→ Exercise brief
Pull each line containing "events" out of the listing below.

→ Supplied material
==========
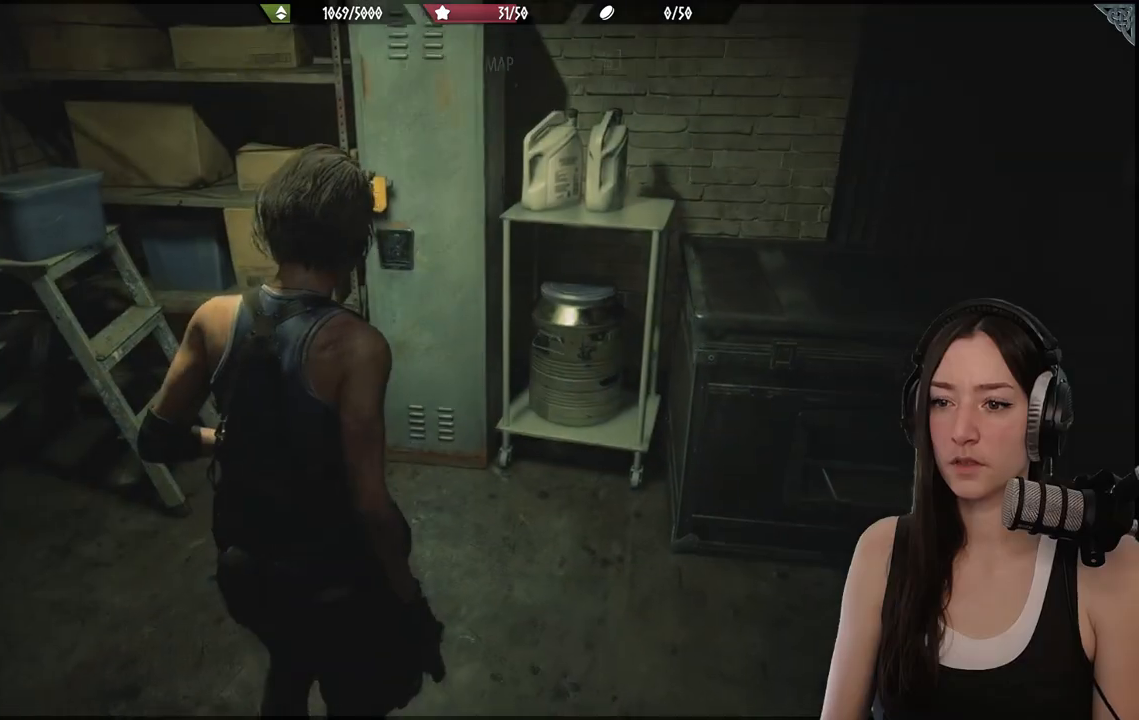
{"buttons": [], "left_stick": "center", "right_stick": "center", "events": []}
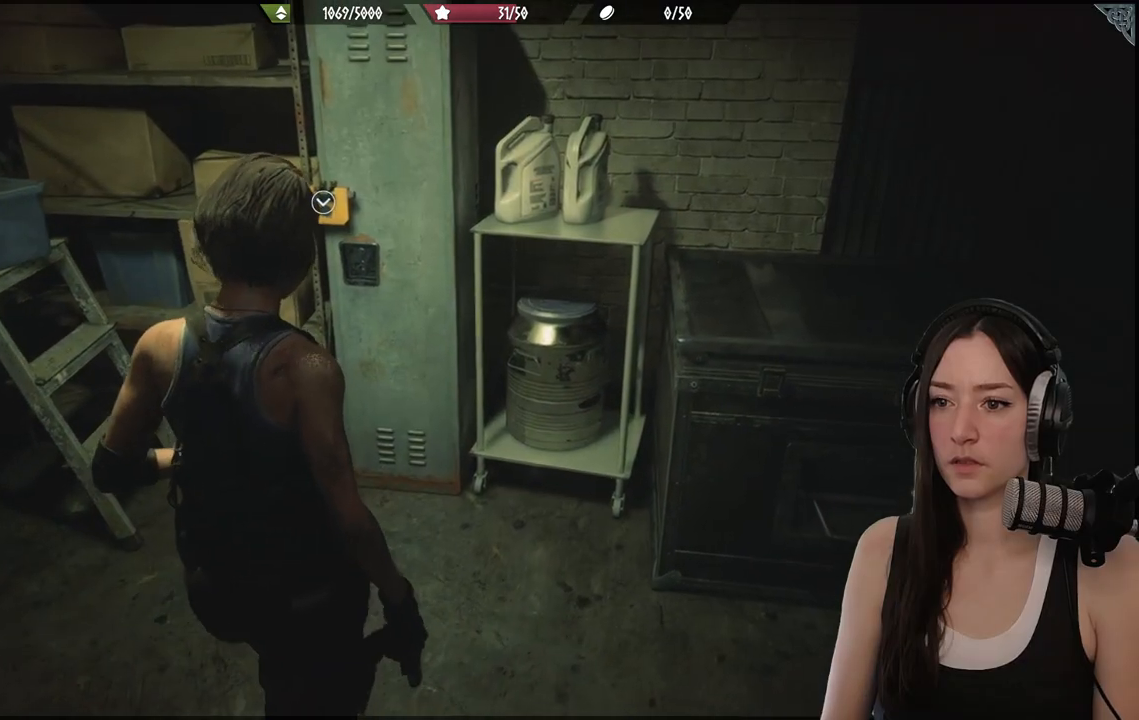
{"buttons": [], "left_stick": "down-right", "right_stick": "right", "events": [[50, "right_stick", "right"], [217, "left_stick", "down-right"]]}
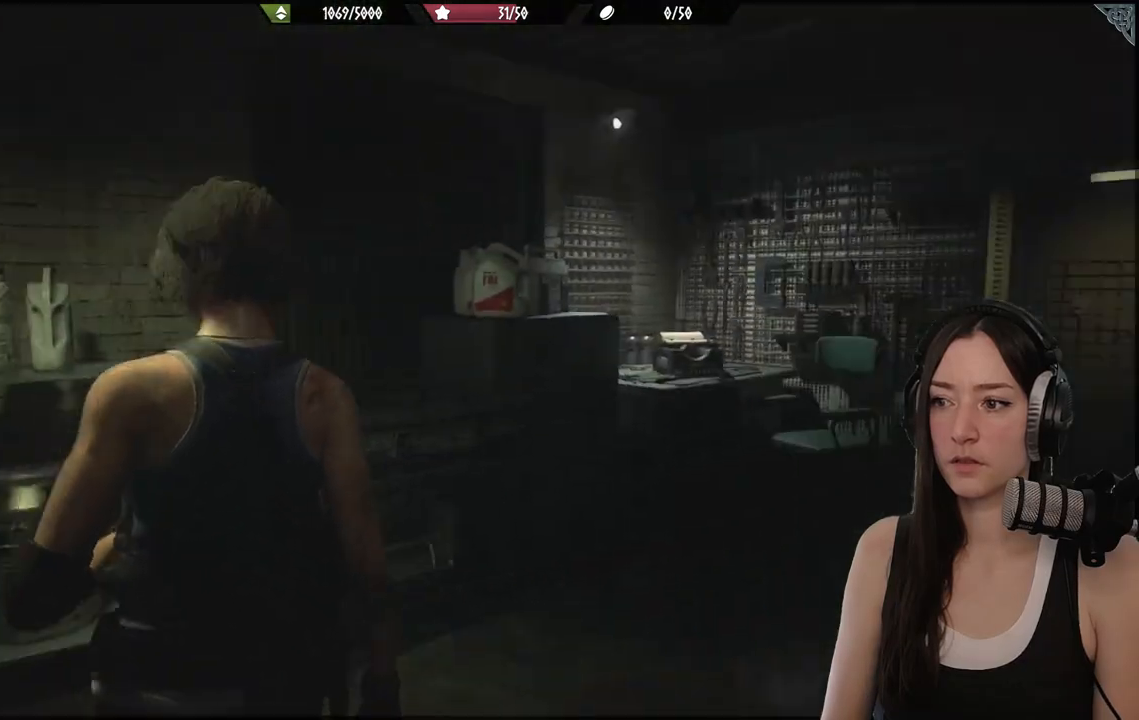
{"buttons": [], "left_stick": "left", "right_stick": "right", "events": [[50, "left_stick", "center"], [200, "right_stick", "center"], [433, "right_stick", "down-right"], [467, "left_stick", "left"], [483, "right_stick", "right"]]}
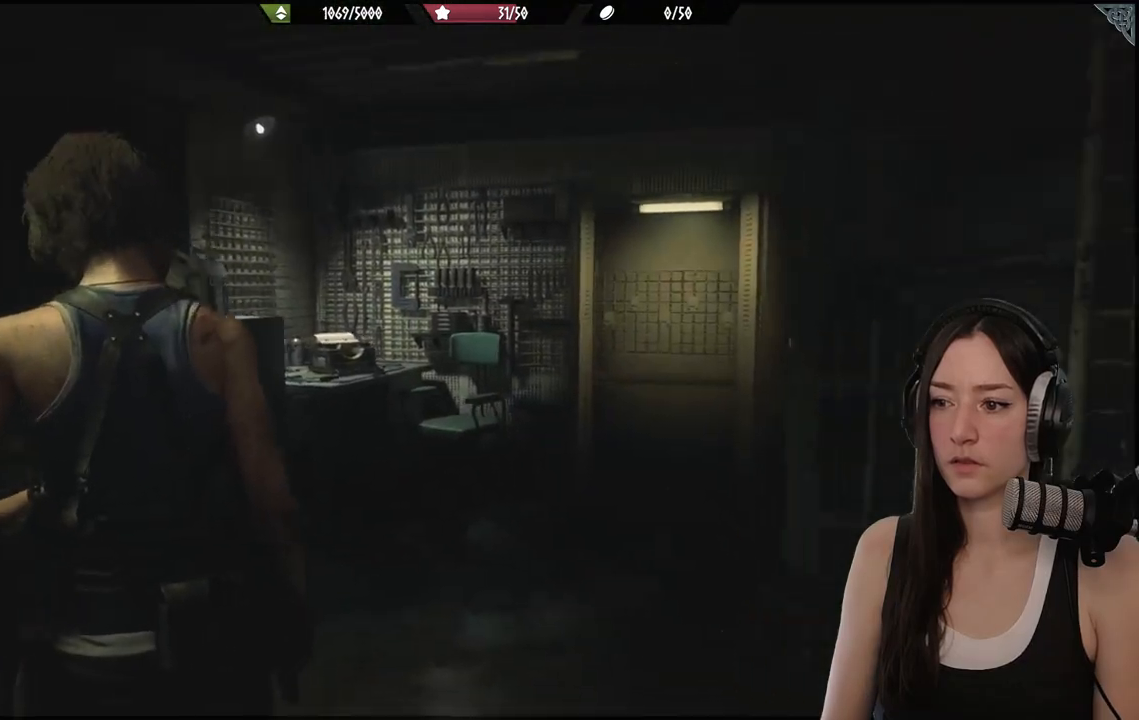
{"buttons": [], "left_stick": "down-right", "right_stick": "right", "events": [[33, "left_stick", "down-left"], [483, "left_stick", "down-right"]]}
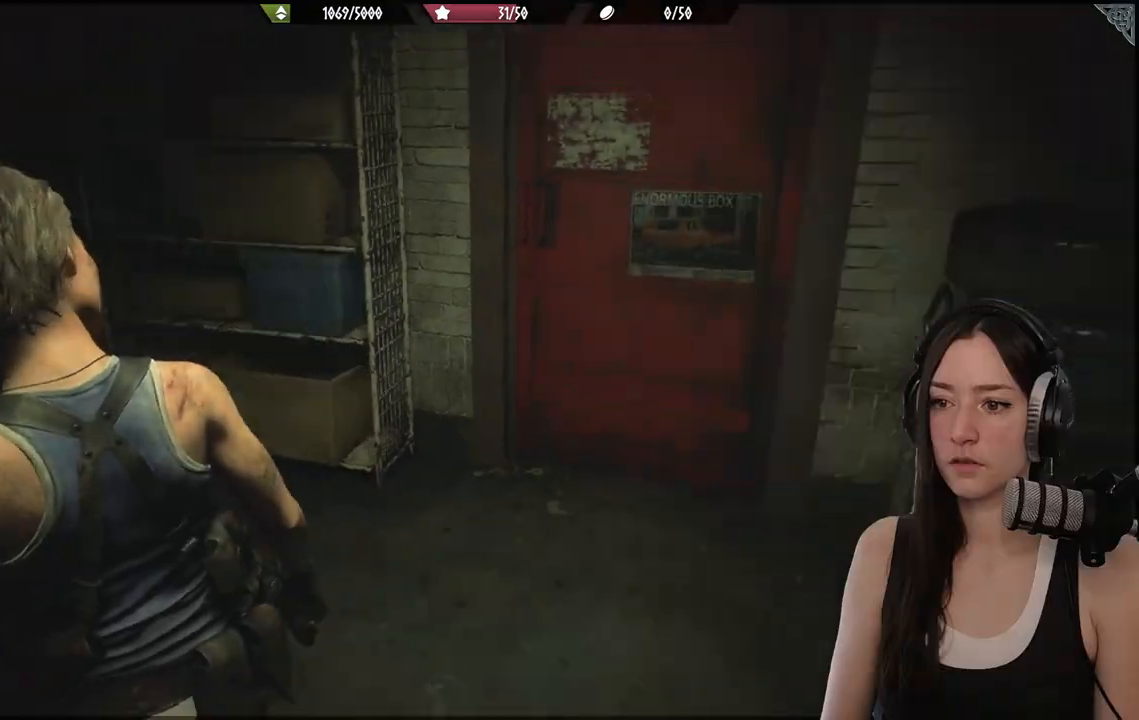
{"buttons": [], "left_stick": "up-right", "right_stick": "center", "events": [[17, "left_stick", "right"], [217, "left_stick", "up-right"], [433, "right_stick", "center"]]}
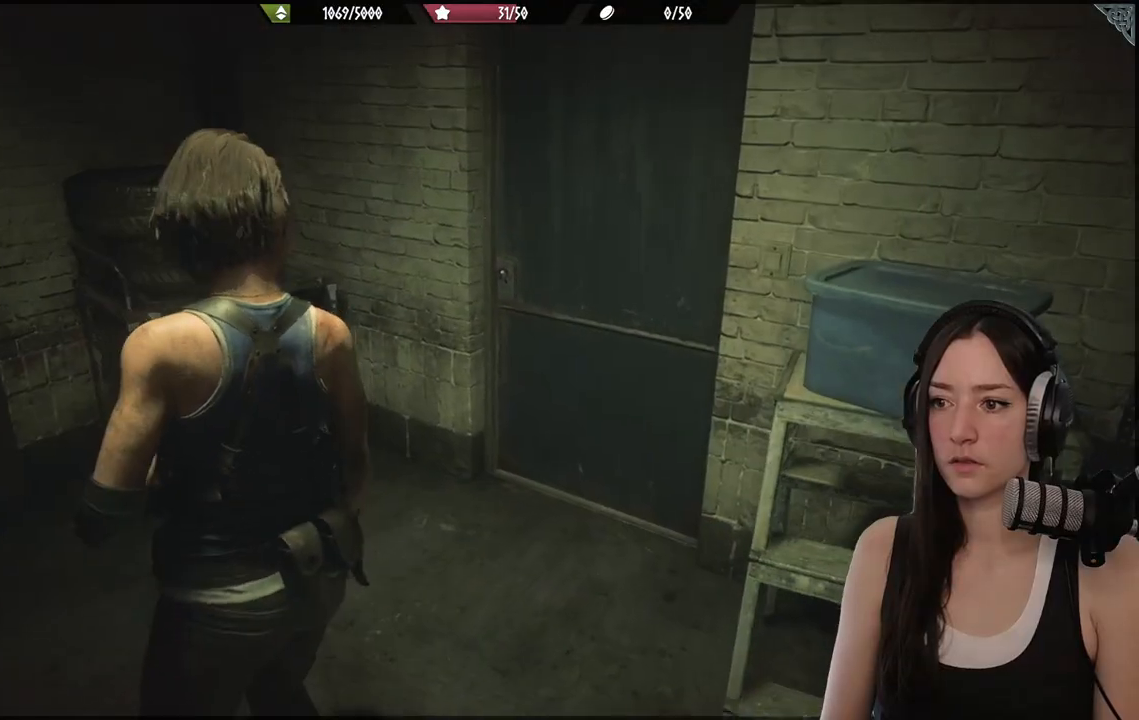
{"buttons": [], "left_stick": "up", "right_stick": "right"}
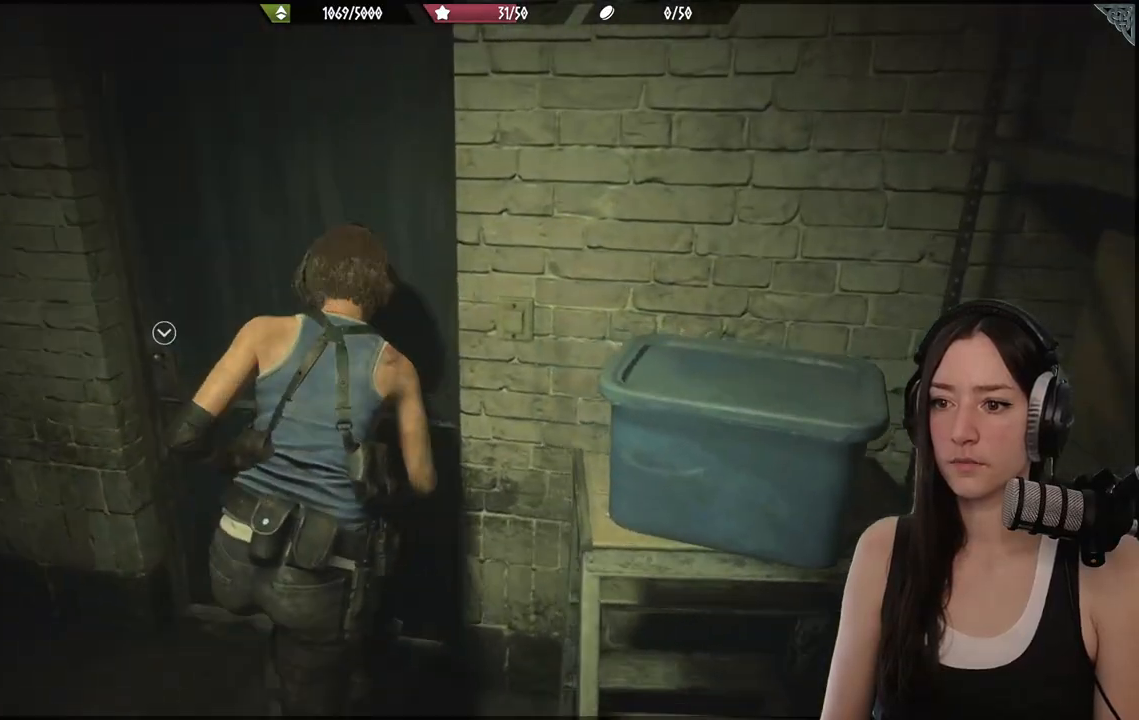
{"buttons": [], "left_stick": "up", "right_stick": "right", "events": [[17, "right_stick", "center"], [467, "right_stick", "right"]]}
==========
→ Output for this task
{"buttons": [], "left_stick": "center", "right_stick": "center", "events": []}
{"buttons": [], "left_stick": "down-right", "right_stick": "right", "events": [[50, "right_stick", "right"], [217, "left_stick", "down-right"]]}
{"buttons": [], "left_stick": "left", "right_stick": "right", "events": [[50, "left_stick", "center"], [200, "right_stick", "center"], [433, "right_stick", "down-right"], [467, "left_stick", "left"], [483, "right_stick", "right"]]}
{"buttons": [], "left_stick": "down-right", "right_stick": "right", "events": [[33, "left_stick", "down-left"], [483, "left_stick", "down-right"]]}
{"buttons": [], "left_stick": "up-right", "right_stick": "center", "events": [[17, "left_stick", "right"], [217, "left_stick", "up-right"], [433, "right_stick", "center"]]}
{"buttons": [], "left_stick": "up", "right_stick": "right", "events": [[17, "right_stick", "center"], [467, "right_stick", "right"]]}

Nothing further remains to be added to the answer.